Required action:
Leaving out the images, please output every entry exactly as it appears.

Given entries:
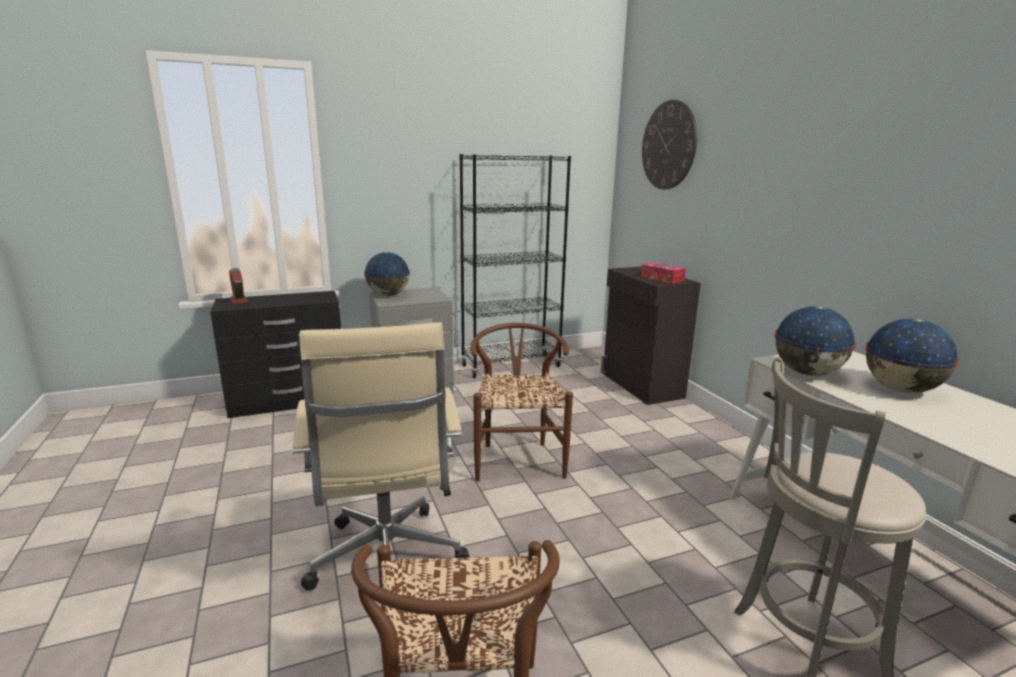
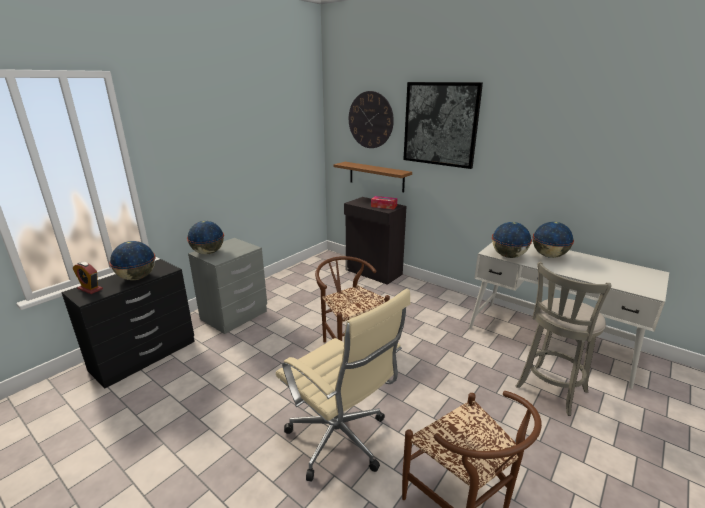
camera: 30 degrees left, 5 degrees up
(289, 301) = (137, 278): none -> globe
(511, 366) = (285, 279): black bookcase -> none
(667, 234) = (376, 176): none -> brown shelf
(759, 144) = (440, 124): none -> picture

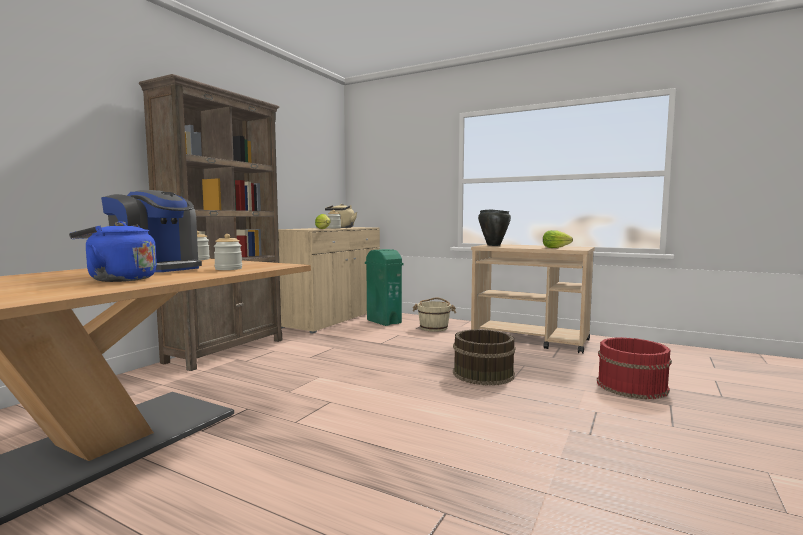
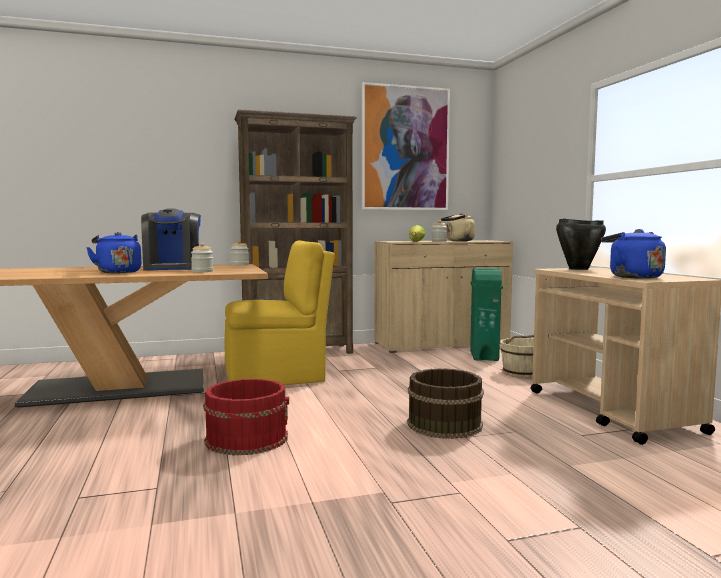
camera: 45 degrees right, 0 degrees up
(270, 377) = (277, 377): none -> yellow chair
(291, 142) = (405, 148): none -> picture
(557, 248) = (632, 277): lettuce -> blue kettle
(631, 386) = (592, 492): red bucket -> red bucket (247, 438)

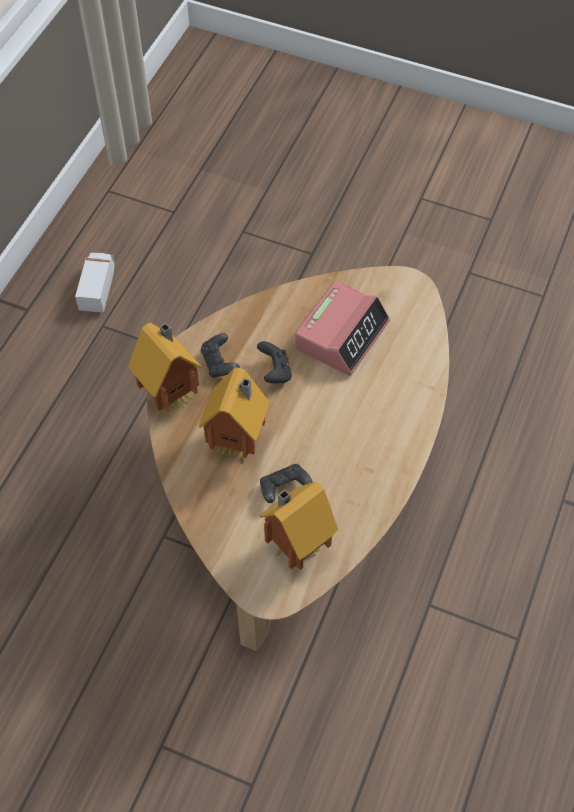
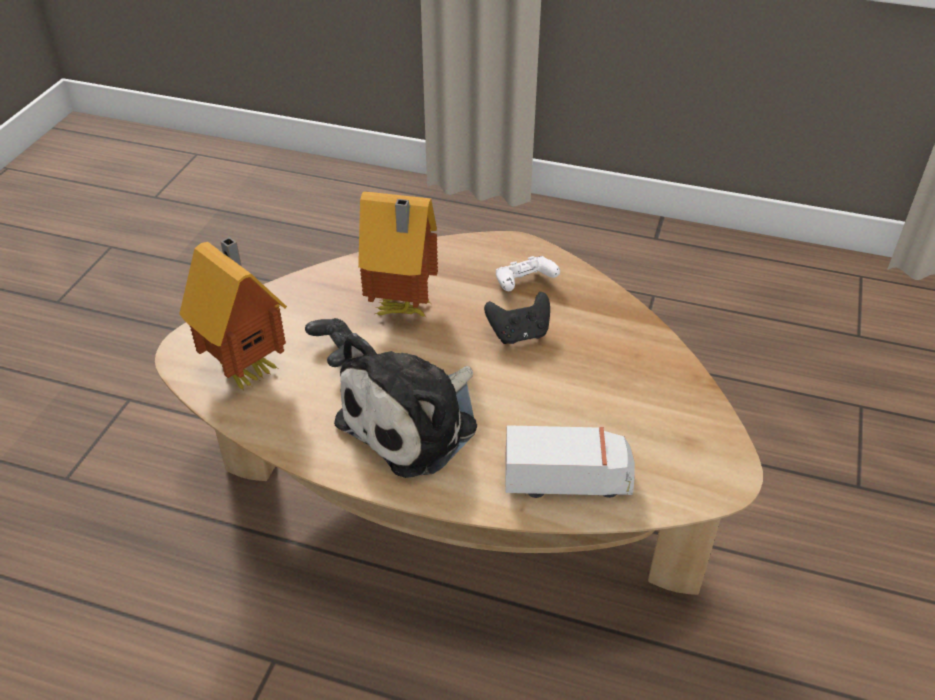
camera: 85 degrees right, 15 degrees down
(98, 288) = (706, 286): toy truck -> toy truck (568, 480)
(172, 396) = (467, 251): toy house -> none
(219, 363) = (524, 284): black game controller -> white game controller
(342, 334) = (600, 397): alarm clock -> none
(357, 441) = (414, 422): none -> plush toy

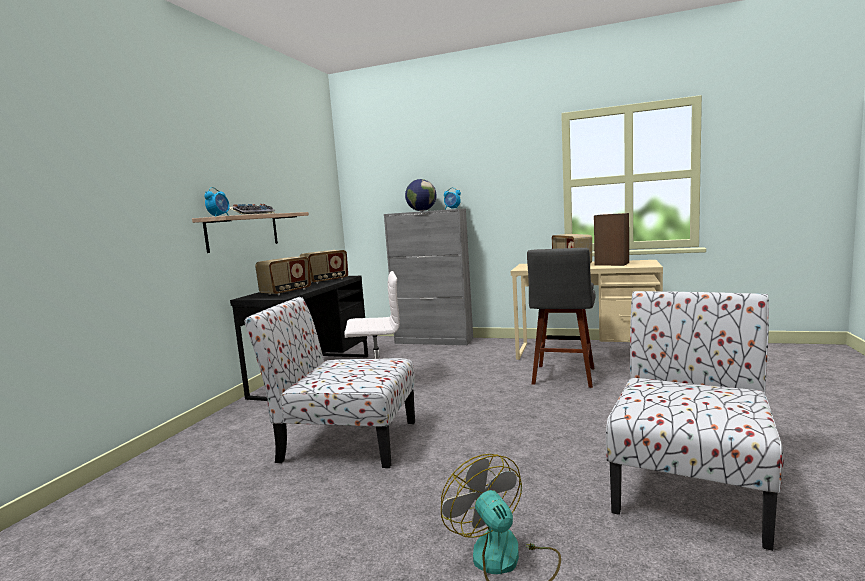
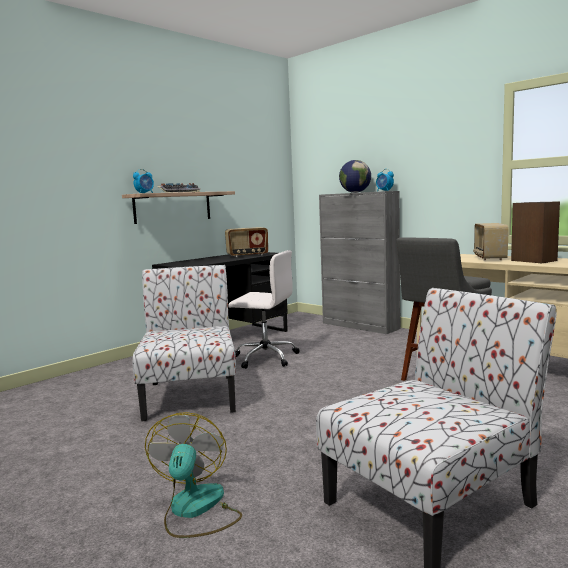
camera: 25 degrees right, 0 degrees up
(286, 292) = (199, 262): radio -> none
(345, 441) = (191, 395): chair -> chair turned 45 degrees clockwise

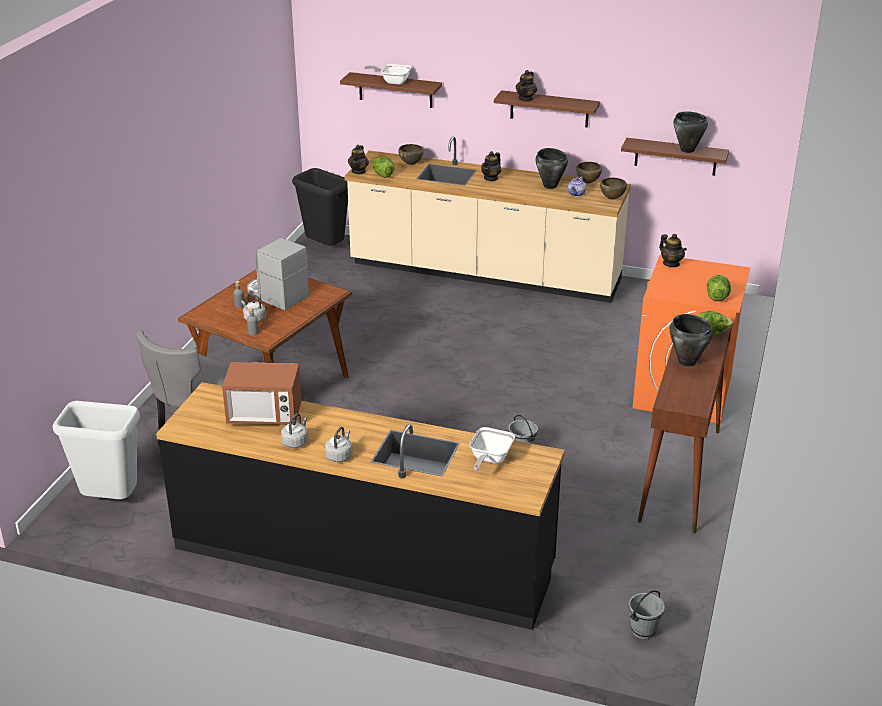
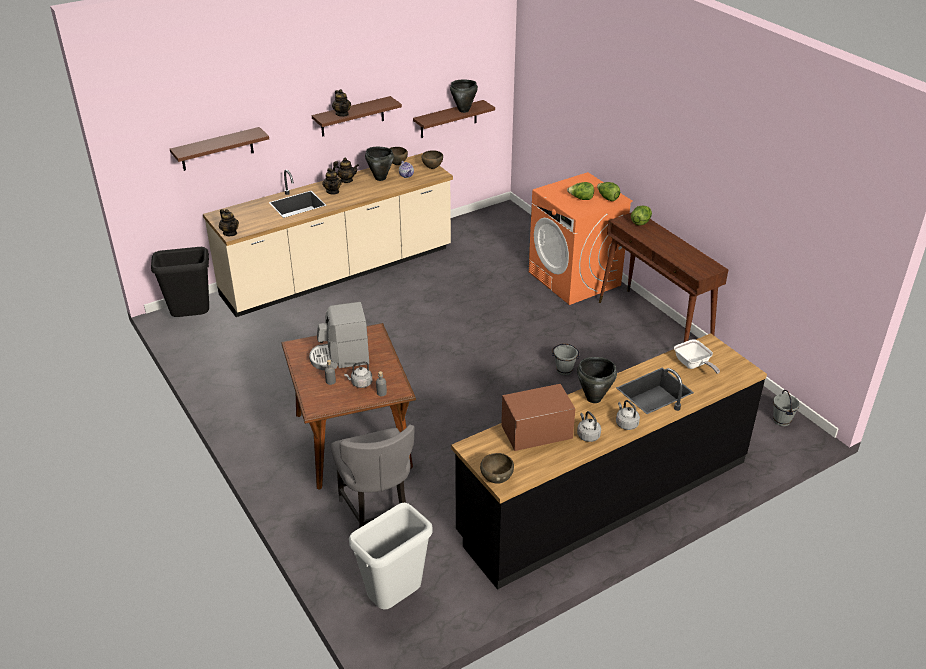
camera: 50 degrees left, 5 degrees up
(264, 416) = (536, 434): microwave -> microwave turned 150 degrees counterclockwise
(382, 175) = (253, 227): lettuce -> lettuce (581, 199)
(392, 81) = (222, 141): frying pan -> none
(411, 164) = (256, 208): brown bowl -> brown bowl (496, 479)
(671, 263) = (549, 191): teapot -> teapot (346, 180)
(687, 361) = (661, 245): black cooking pot -> black cooking pot (593, 398)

Result below:
camera: 30 degrees left, 5 degrees up
(289, 301) = (137, 278): none -> globe
(511, 366) = (285, 279): black bookcase -> none
(667, 234) = (376, 176): none -> brown shelf
(759, 144) = (440, 124): none -> picture

camera: 45 degrees right, 0 degrees up
(270, 377) = (277, 377): none -> yellow chair
(291, 142) = (405, 148): none -> picture
(557, 248) = (632, 277): lettuce -> blue kettle
(631, 386) = (592, 492): red bucket -> red bucket (247, 438)

camera: 85 degrees right, 15 degrees down
(98, 288) = (706, 286): toy truck -> toy truck (568, 480)
(172, 396) = (467, 251): toy house -> none
(219, 363) = (524, 284): black game controller -> white game controller
(342, 334) = (600, 397): alarm clock -> none
(357, 441) = (414, 422): none -> plush toy

camera: 25 degrees right, 0 degrees up
(286, 292) = (199, 262): radio -> none
(345, 441) = (191, 395): chair -> chair turned 45 degrees clockwise

camera: 50 degrees left, 5 degrees up
(264, 416) = (536, 434): microwave -> microwave turned 150 degrees counterclockwise
(382, 175) = (253, 227): lettuce -> lettuce (581, 199)
(392, 81) = (222, 141): frying pan -> none
(411, 164) = (256, 208): brown bowl -> brown bowl (496, 479)
(671, 263) = (549, 191): teapot -> teapot (346, 180)
(687, 361) = (661, 245): black cooking pot -> black cooking pot (593, 398)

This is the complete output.